Former soldier Darlan Menezes Abrantes takes a similar view. “There is no use in giving courses on human rights if the police are military. When you go out on the street, what dominates is the military logic,” he says.

Former military police office Rodrigo Nogueira Batista draws a similar conclusion. “When you see a soldier policing, there is already something wrong,” says Batista. “What is the duty of a soldier? To kill enemies. A soldier is trained to eliminate enemies and a police officer is not. Or at least he shouldn’t be.”

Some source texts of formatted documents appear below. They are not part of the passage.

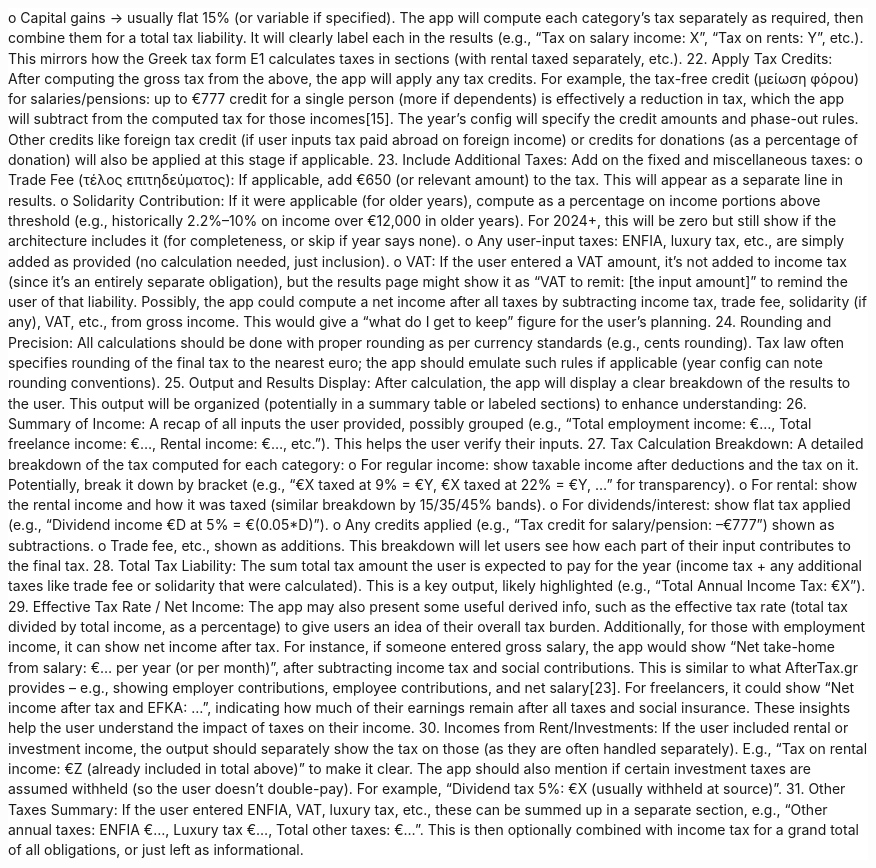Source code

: o	Capital gains → usually flat 15% (or variable if specified). The app will compute each category’s tax separately as required, then combine them for a total tax liability. It will clearly label each in the results (e.g., “Tax on salary income: X”, “Tax on rents: Y”, etc.). This mirrors how the Greek tax form E1 calculates taxes in sections (with rental taxed separately, etc.).
22.	Apply Tax Credits: After computing the gross tax from the above, the app will apply any tax credits. For example, the tax-free credit (μείωση φόρου) for salaries/pensions: up to €777 credit for a single person (more if dependents) is effectively a reduction in tax, which the app will subtract from the computed tax for those incomes[15]. The year’s config will specify the credit amounts and phase-out rules. Other credits like foreign tax credit (if user inputs tax paid abroad on foreign income) or credits for donations (as a percentage of donation) will also be applied at this stage if applicable.
23.	Include Additional Taxes: Add on the fixed and miscellaneous taxes:
o	Trade Fee (τέλος επιτηδεύματος): If applicable, add €650 (or relevant amount) to the tax. This will appear as a separate line in results.
o	Solidarity Contribution: If it were applicable (for older years), compute as a percentage on income portions above threshold (e.g., historically 2.2%–10% on income over €12,000 in older years). For 2024+, this will be zero but still show if the architecture includes it (for completeness, or skip if year says none).
o	Any user-input taxes: ENFIA, luxury tax, etc., are simply added as provided (no calculation needed, just inclusion).
o	VAT: If the user entered a VAT amount, it’s not added to income tax (since it’s an entirely separate obligation), but the results page might show it as “VAT to remit: [the input amount]” to remind the user of that liability. Possibly, the app could compute a net income after all taxes by subtracting income tax, trade fee, solidarity (if any), VAT, etc., from gross income. This would give a “what do I get to keep” figure for the user’s planning.
24.	Rounding and Precision: All calculations should be done with proper rounding as per currency standards (e.g., cents rounding). Tax law often specifies rounding of the final tax to the nearest euro; the app should emulate such rules if applicable (year config can note rounding conventions).
25.	Output and Results Display: After calculation, the app will display a clear breakdown of the results to the user. This output will be organized (potentially in a summary table or labeled sections) to enhance understanding:
26.	Summary of Income: A recap of all inputs the user provided, possibly grouped (e.g., “Total employment income: €…, Total freelance income: €…, Rental income: €…, etc.”). This helps the user verify their inputs.
27.	Tax Calculation Breakdown: A detailed breakdown of the tax computed for each category:
o	For regular income: show taxable income after deductions and the tax on it. Potentially, break it down by bracket (e.g., “€X taxed at 9% = €Y, €X taxed at 22% = €Y, …” for transparency).
o	For rental: show the rental income and how it was taxed (similar breakdown by 15/35/45% bands).
o	For dividends/interest: show flat tax applied (e.g., “Dividend income €D at 5% = €(0.05*D)”).
o	Any credits applied (e.g., “Tax credit for salary/pension: –€777”) shown as subtractions.
o	Trade fee, etc., shown as additions.
This breakdown will let users see how each part of their input contributes to the final tax.
28.	Total Tax Liability: The sum total tax amount the user is expected to pay for the year (income tax + any additional taxes like trade fee or solidarity that were calculated). This is a key output, likely highlighted (e.g., “Total Annual Income Tax: €X”).
29.	Effective Tax Rate / Net Income: The app may also present some useful derived info, such as the effective tax rate (total tax divided by total income, as a percentage) to give users an idea of their overall tax burden. Additionally, for those with employment income, it can show net income after tax. For instance, if someone entered gross salary, the app would show “Net take-home from salary: €… per year (or per month)”, after subtracting income tax and social contributions. This is similar to what AfterTax.gr provides – e.g., showing employer contributions, employee contributions, and net salary[23]. For freelancers, it could show “Net income after tax and EFKA: …”, indicating how much of their earnings remain after all taxes and social insurance. These insights help the user understand the impact of taxes on their income.
30.	Incomes from Rent/Investments: If the user included rental or investment income, the output should separately show the tax on those (as they are often handled separately). E.g., “Tax on rental income: €Z (already included in total above)” to make it clear. The app should also mention if certain investment taxes are assumed withheld (so the user doesn’t double-pay). For example, “Dividend tax 5%: €X (usually withheld at source)”.
31.	Other Taxes Summary: If the user entered ENFIA, VAT, luxury tax, etc., these can be summed up in a separate section, e.g., “Other annual taxes: ENFIA €…, Luxury tax €…, Total other taxes: €…”. This is then optionally combined with income tax for a grand total of all obligations, or just left as informational.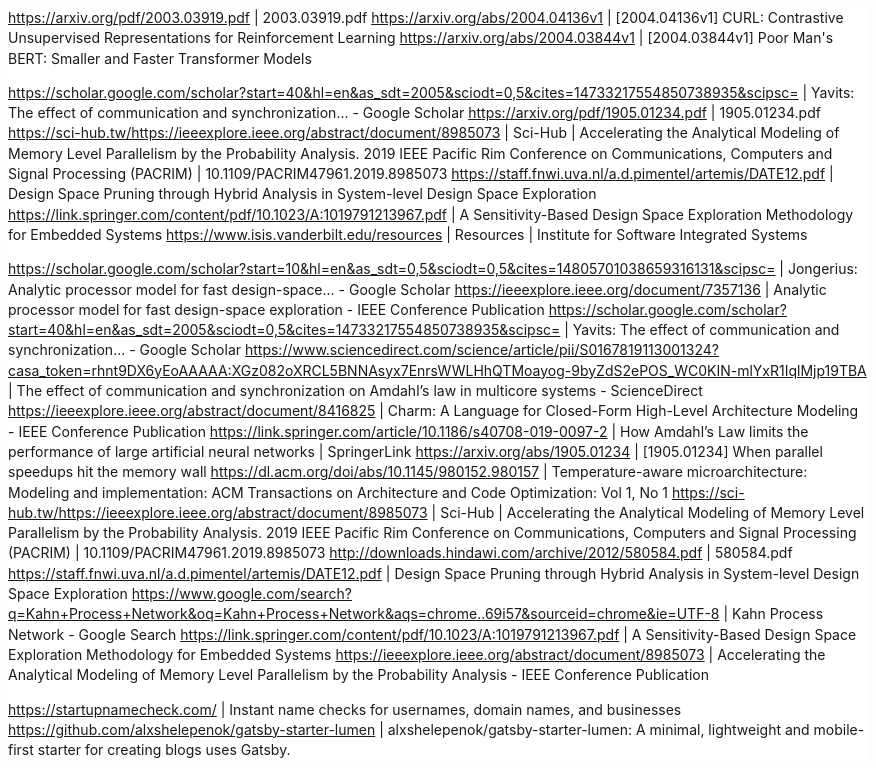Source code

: https://arxiv.org/pdf/2003.03919.pdf | 2003.03919.pdf
https://arxiv.org/abs/2004.04136v1 | [2004.04136v1] CURL: Contrastive Unsupervised Representations for Reinforcement Learning
https://arxiv.org/abs/2004.03844v1 | [2004.03844v1] Poor Man's BERT: Smaller and Faster Transformer Models

https://scholar.google.com/scholar?start=40&hl=en&as_sdt=2005&sciodt=0,5&cites=14733217554850738935&scipsc= | Yavits: The effect of communication and synchronization... - Google Scholar
https://arxiv.org/pdf/1905.01234.pdf | 1905.01234.pdf
https://sci-hub.tw/https://ieeexplore.ieee.org/abstract/document/8985073 | Sci-Hub | Accelerating the Analytical Modeling of Memory Level Parallelism by the Probability Analysis. 2019 IEEE Pacific Rim Conference on Communications, Computers and Signal Processing (PACRIM) | 10.1109/PACRIM47961.2019.8985073
https://staff.fnwi.uva.nl/a.d.pimentel/artemis/DATE12.pdf | Design Space Pruning through Hybrid Analysis in System-level Design Space Exploration
https://link.springer.com/content/pdf/10.1023/A:1019791213967.pdf | A Sensitivity-Based Design Space Exploration Methodology for Embedded Systems
https://www.isis.vanderbilt.edu/resources | Resources | Institute for Software Integrated Systems

https://scholar.google.com/scholar?start=10&hl=en&as_sdt=0,5&sciodt=0,5&cites=14805701038659316131&scipsc= | Jongerius: Analytic processor model for fast design-space... - Google Scholar
https://ieeexplore.ieee.org/document/7357136 | Analytic processor model for fast design-space exploration - IEEE Conference Publication
https://scholar.google.com/scholar?start=40&hl=en&as_sdt=2005&sciodt=0,5&cites=14733217554850738935&scipsc= | Yavits: The effect of communication and synchronization... - Google Scholar
https://www.sciencedirect.com/science/article/pii/S0167819113001324?casa_token=rhnt9DX6yEoAAAAA:XGz082oXRCL5BNNAsyx7EnrsWWLHhQTMoayog-9byZdS2ePOS_WC0KIN-mlYxR1IqlMjp19TBA | The effect of communication and synchronization on Amdahl’s law in multicore systems - ScienceDirect
https://ieeexplore.ieee.org/abstract/document/8416825 | Charm: A Language for Closed-Form High-Level Architecture Modeling - IEEE Conference Publication
https://link.springer.com/article/10.1186/s40708-019-0097-2 | How Amdahl’s Law limits the performance of large artificial neural networks | SpringerLink
https://arxiv.org/abs/1905.01234 | [1905.01234] When parallel speedups hit the memory wall
https://dl.acm.org/doi/abs/10.1145/980152.980157 | Temperature-aware microarchitecture: Modeling and implementation: ACM Transactions on Architecture and Code Optimization: Vol 1, No 1
https://sci-hub.tw/https://ieeexplore.ieee.org/abstract/document/8985073 | Sci-Hub | Accelerating the Analytical Modeling of Memory Level Parallelism by the Probability Analysis. 2019 IEEE Pacific Rim Conference on Communications, Computers and Signal Processing (PACRIM) | 10.1109/PACRIM47961.2019.8985073
http://downloads.hindawi.com/archive/2012/580584.pdf | 580584.pdf
https://staff.fnwi.uva.nl/a.d.pimentel/artemis/DATE12.pdf | Design Space Pruning through Hybrid Analysis in System-level Design Space Exploration
https://www.google.com/search?q=Kahn+Process+Network&oq=Kahn+Process+Network&aqs=chrome..69i57&sourceid=chrome&ie=UTF-8 | Kahn Process Network - Google Search
https://link.springer.com/content/pdf/10.1023/A:1019791213967.pdf | A Sensitivity-Based Design Space Exploration Methodology for Embedded Systems
https://ieeexplore.ieee.org/abstract/document/8985073 | Accelerating the Analytical Modeling of Memory Level Parallelism by the Probability Analysis - IEEE Conference Publication

https://startupnamecheck.com/ | Instant name checks for usernames, domain names, and businesses
https://github.com/alxshelepenok/gatsby-starter-lumen | alxshelepenok/gatsby-starter-lumen: A minimal, lightweight and mobile-first starter for creating blogs uses Gatsby.

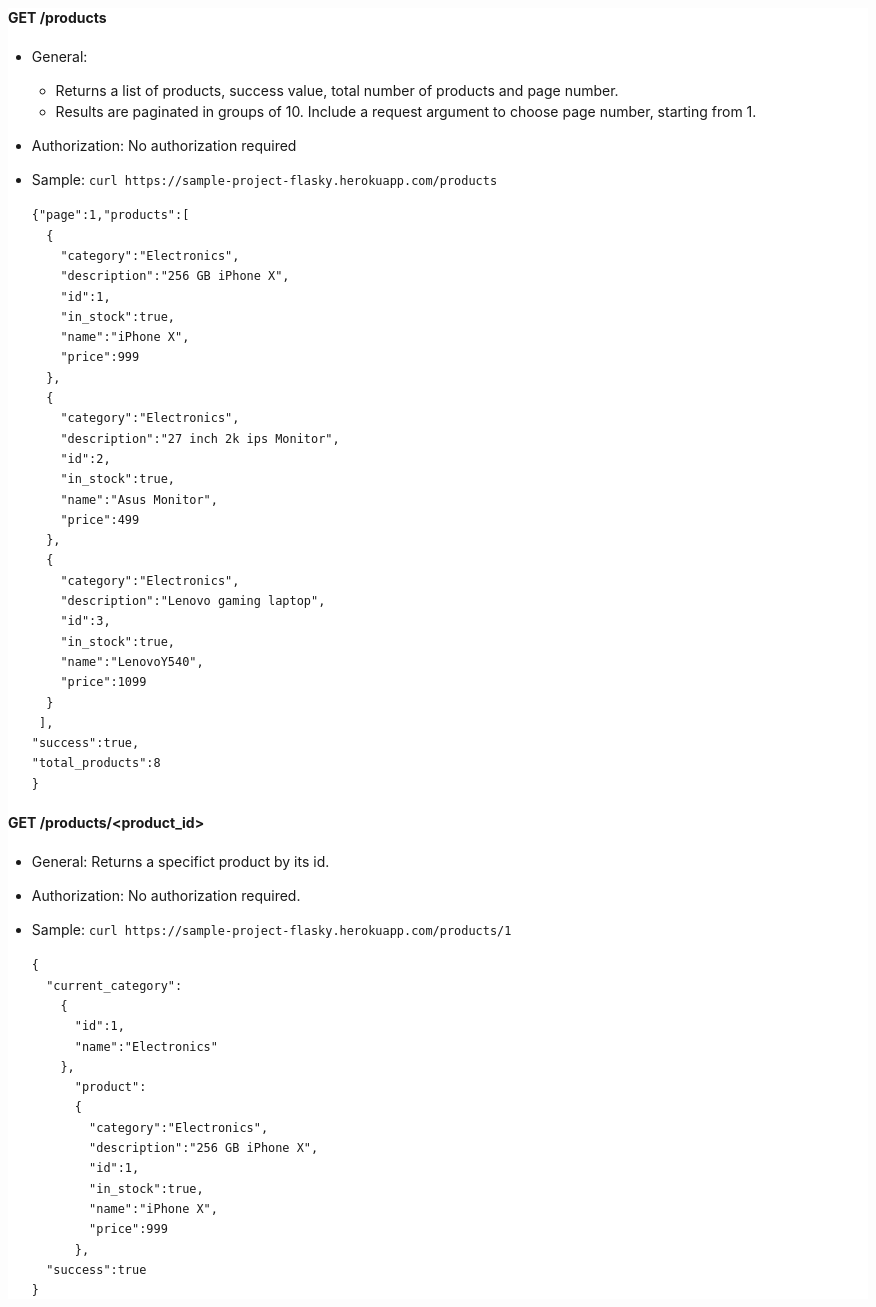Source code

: #### GET /products
* General: 
  * Returns a list of products, success value, total number of products and page number.
  * Results are paginated in groups of 10. Include a request argument to choose page number, starting from 1.
* Authorization: No authorization required
* Sample: `curl https://sample-project-flasky.herokuapp.com/products`

      {"page":1,"products":[
        {
          "category":"Electronics",
          "description":"256 GB iPhone X",
          "id":1,
          "in_stock":true,
          "name":"iPhone X",
          "price":999
        },
        {
          "category":"Electronics",
          "description":"27 inch 2k ips Monitor",
          "id":2,
          "in_stock":true,
          "name":"Asus Monitor",
          "price":499
        },
        {
          "category":"Electronics",
          "description":"Lenovo gaming laptop",
          "id":3,
          "in_stock":true,
          "name":"LenovoY540",
          "price":1099
        }
       ],
      "success":true,
      "total_products":8
      }
      
#### GET /products/<product_id>
* General: Returns a specifict product by its id.
* Authorization: No authorization required.
* Sample: `curl https://sample-project-flasky.herokuapp.com/products/1`

      {
        "current_category":
          {
            "id":1,
            "name":"Electronics"
          },
            "product":
            {
              "category":"Electronics",
              "description":"256 GB iPhone X",
              "id":1,
              "in_stock":true,
              "name":"iPhone X",
              "price":999
            },
        "success":true
      }
      
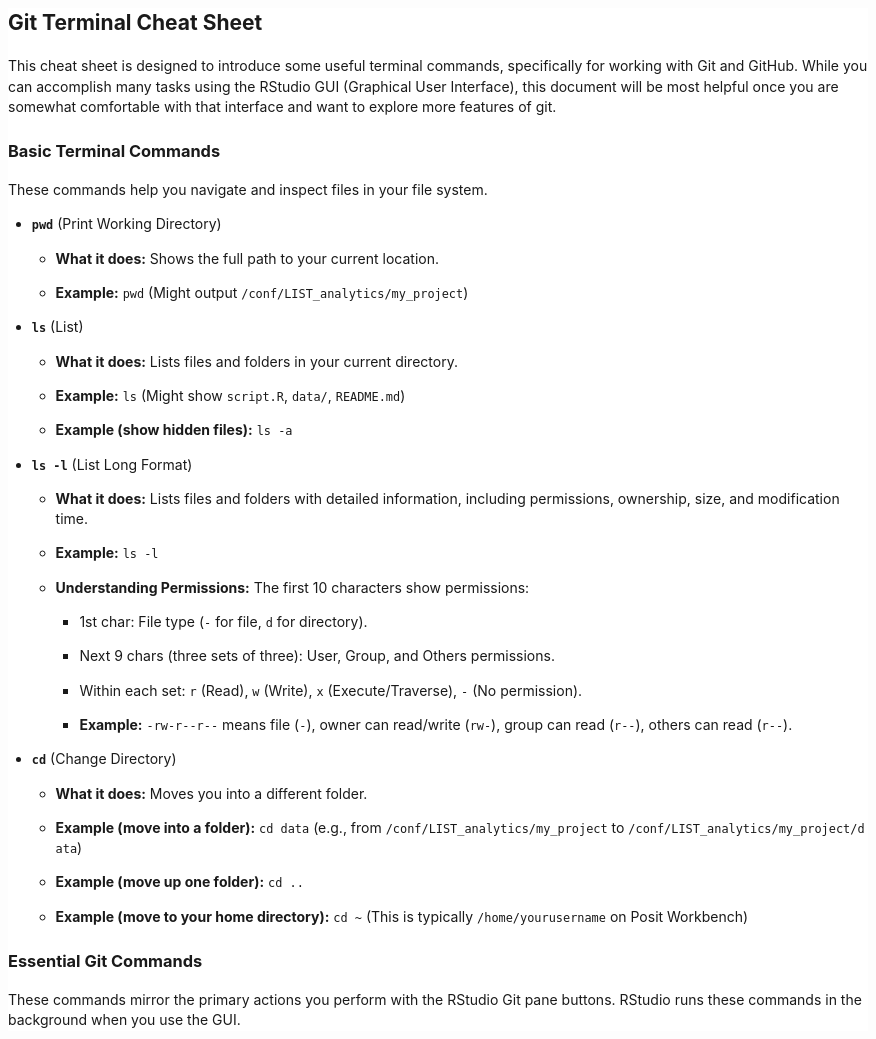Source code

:## Git Terminal Cheat Sheet

This cheat sheet is designed to introduce some useful terminal commands, specifically for working with Git and GitHub. While you can accomplish many tasks using the RStudio GUI (Graphical User Interface), this document will be most helpful once you are somewhat comfortable with that interface and want to explore more features of git.

### Basic Terminal Commands

These commands help you navigate and inspect files in your file system.

* **`pwd`** (Print Working Directory)

  * **What it does:** Shows the full path to your current location.

  * **Example:** `pwd` (Might output `/conf/LIST_analytics/my_project`)

* **`ls`** (List)

  * **What it does:** Lists files and folders in your current directory.

  * **Example:** `ls` (Might show `script.R`, `data/`, `README.md`)

  * **Example (show hidden files):** `ls -a`

* **`ls -l`** (List Long Format)

  * **What it does:** Lists files and folders with detailed information, including permissions, ownership, size, and modification time.

  * **Example:** `ls -l`

  * **Understanding Permissions:** The first 10 characters show permissions:

    * 1st char: File type (`-` for file, `d` for directory).

    * Next 9 chars (three sets of three): User, Group, and Others permissions.

    * Within each set: `r` (Read), `w` (Write), `x` (Execute/Traverse), `-` (No permission).

    * **Example:** `-rw-r--r--` means file (`-`), owner can read/write (`rw-`), group can read (`r--`), others can read (`r--`).

* **`cd`** (Change Directory)

  * **What it does:** Moves you into a different folder.

  * **Example (move into a folder):** `cd data` (e.g., from `/conf/LIST_analytics/my_project` to `/conf/LIST_analytics/my_project/data`)

  * **Example (move up one folder):** `cd ..`

  * **Example (move to your home directory):** `cd ~` (This is typically `/home/yourusername` on Posit Workbench)

### Essential Git Commands

These commands mirror the primary actions you perform with the RStudio Git pane buttons. RStudio runs these commands in the background when you use the GUI.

“This confusion between a police officer and a soldier is not easily resolved,” he adds. “Abuses keep happening right in front of everyone’s face, and nobody does anything. Look at the people who were coming back from a party and were chased by a patrol, and their car was hit by 15 bullets. This can happen with a military mentality, but this would never happen in the mind of a police officer. A police officer would follow the car, and get closer. But an officer would not shoot if they are not being shot at. This only happens in the mind of a soldier, who believes he is at war.”

“There are a million things [that could explain the situation],” Batista says. “But the soldier [who fired the shots at the civilian car] did not stop to analyze these options because he was not conditioned to think, to contextualize the type of public service he is providing. He did what he was trained to do. He got closer, he took aim, and he fired shots!”